Ici les demandeurs d'asile n'ont pas d'occupation. Le problème le plus grave de Lesbos - explique la responsable de Sant'Egidio - est que l'on pense être arrivés en Europe, le continent de tous les droits. Alors qu'en réalité, on reste bloqués sur cette île, qui est à la fois une sorte de limbes et de ghetto. Ici les gens perdent l'espoir qui leur a permis de traverser des épreuves incroyables. Le risque est la dépression collective. Plusieurs personnes se sont suicidées, notamment parmi les mineurs non accompagnés".

Forte a été la réponse aux propositions des volontaires. Il y a le "restaurant solidaire", situé dans un ancien pressoir proche de la mer, remis en état par les volontaires, et inauguré par un dîner de 350 couverts - avec des tables distantes les unes des autres de deux mètres - à base d'agneau offert à des Afghans (qui représentent 78% de la population du camp), des Iraniens, des Syriens. Mais on y mange également du riz, du poulet au curry, des légumes et des glaces. La structure accueille le matin les cours d'anglais pour une centaine de personnes de 8 à 42 ans, et l'après-midi "l'Ecole de la Paix" pour les enfants, heureux d'être au milieu des bancs, des cahiers et des feutres, loin - l'espace d'un instant - des tentes où ils habitent, entre les ruisseaux d'eaux usées.

Environ 1 200 réfugiés se sont impliqués. Daniela Pompei raconte l'expérience de la petite communauté catholique de Lesbos. "La petite célébration dominicale - révèle Daniela Pompei - s'est enrichie de la présence de nombreux réfugiés africains catholiques. Après la messe tous vont déjeuner ensemble. Mais nous avons également de bonnes relations avec l'Eglise orthodoxe".
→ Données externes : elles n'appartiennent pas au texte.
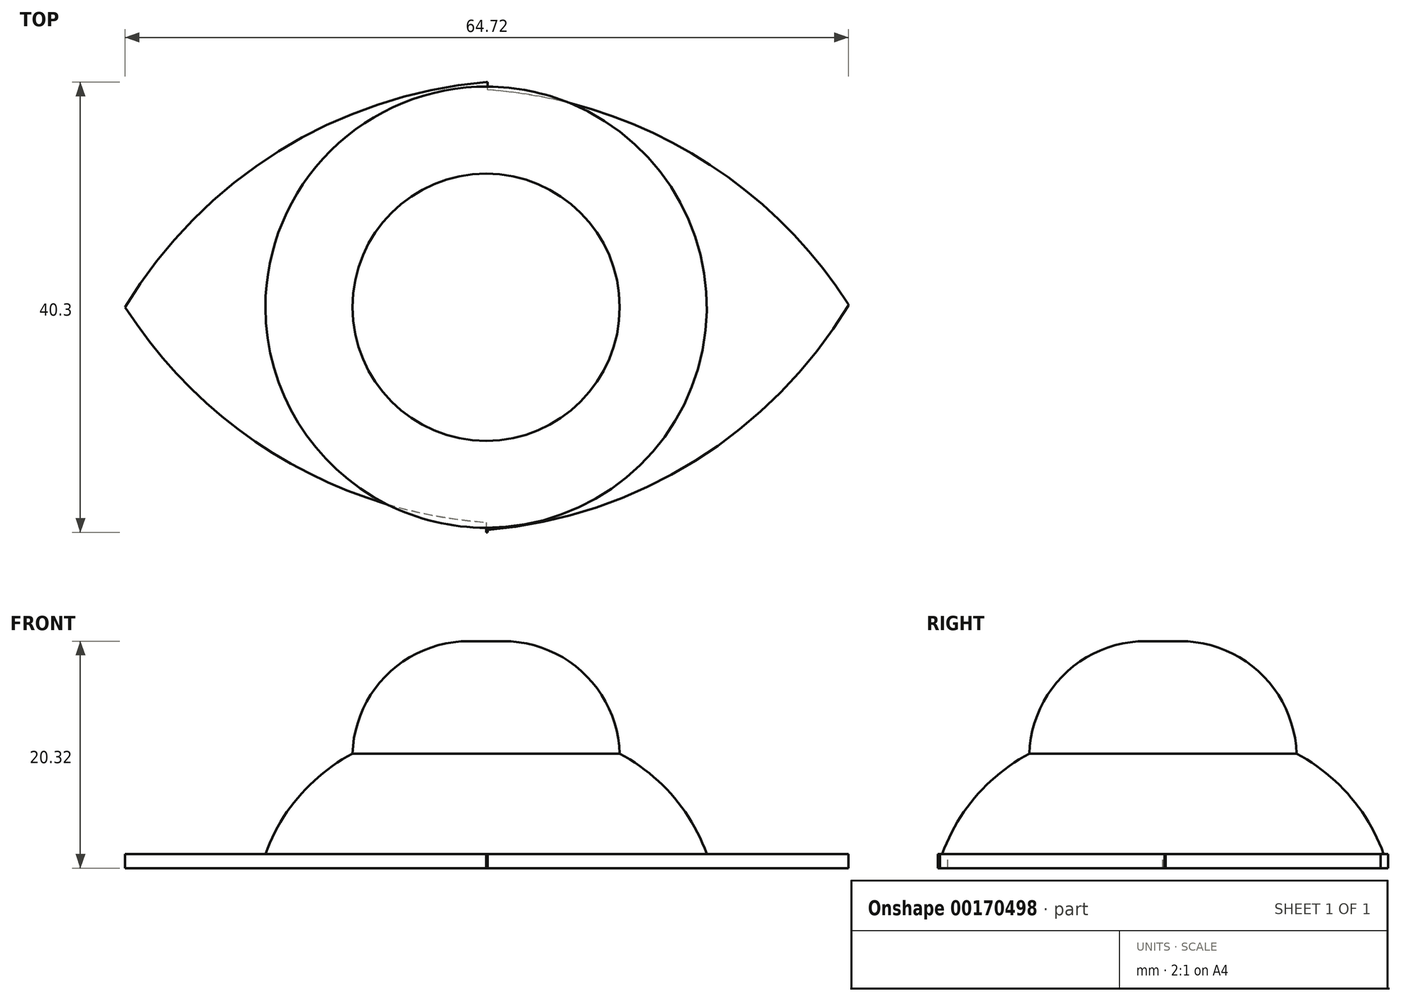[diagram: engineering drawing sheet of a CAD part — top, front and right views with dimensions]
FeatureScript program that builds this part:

Certains volontaires sont vraiment spéciaux. Comme le jeune syrien arrivé de Würzburg. Ou le Kurde de Berlin. Ou encore Daoud, afghan, et Mafhoud, syrien, partis de l'Italie où ils habitent grâce aux couloirs humanitaires qui sauvent les réfugiés d'autres limbes, celles du Liban. "Mafhoud vit à Rome - raconte Daniela Pompei - où il travaille dans un grand magasin du centre-ville. Il tenait à restituer un peu de ce qu'il a reçu. Tout le voyage est à ses frais, comme les autres". La solution, explique-t-elle, ce sont les couloirs humanitaires: "Nous devons réussir à activer des couloirs humanitaires vers l'Europe. En Allemagne et en France, nous y travaillons déjà. En Pologne plusieurs familles sont disposées à accueillir. Aujourd'hui nous montrons une Europe différente, accueillante et solidaire. Demain - souligne la responsable pour les migrations de Sant'Egidio - nous devrions réussir à vider Lesbos. Pour faire renaître l'espoir chez ces personnes qui fuient justement le désespoir".